Instructions for the task:
Scan the data below for lines containing the string "tejido" and give only how many there are.
*** Block opens ***
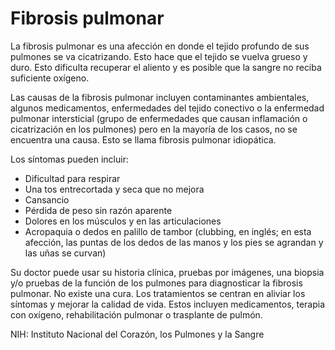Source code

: Fibrosis pulmonar
=================


La fibrosis pulmonar es una afección en donde el tejido profundo de sus pulmones se va cicatrizando. Esto hace que el tejido se vuelva grueso y duro. Esto dificulta recuperar el aliento y es posible que la sangre no reciba suficiente oxígeno. 


Las causas de la fibrosis pulmonar incluyen contaminantes ambientales, algunos medicamentos, enfermedades del tejido conectivo o la enfermedad pulmonar intersticial (grupo de enfermedades que causan inflamación o cicatrización en los pulmones) pero en la mayoría de los casos, no se encuentra una causa. Esto se llama fibrosis pulmonar idiopática. 


Los síntomas pueden incluir:

* Dificultad para respirar
* Una tos entrecortada y seca que no mejora
* Cansancio
* Pérdida de peso sin razón aparente
* Dolores en los músculos y en las articulaciones
* Acropaquia o dedos en palillo de tambor (clubbing, en inglés; en esta afección, las puntas de los dedos de las manos y los pies se agrandan y las uñas se curvan)


Su doctor puede usar su historia clínica, pruebas por imágenes, una biopsia y/o pruebas de la función de los pulmones para diagnosticar la fibrosis pulmonar. No existe una cura. Los tratamientos se centran en aliviar los síntomas y mejorar la calidad de vida. Estos incluyen medicamentos, terapia con oxígeno, rehabilitación pulmonar o trasplante de pulmón. 


NIH: Instituto Nacional del Corazón, los Pulmones y la Sangre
*** Block closes ***
The answer:
2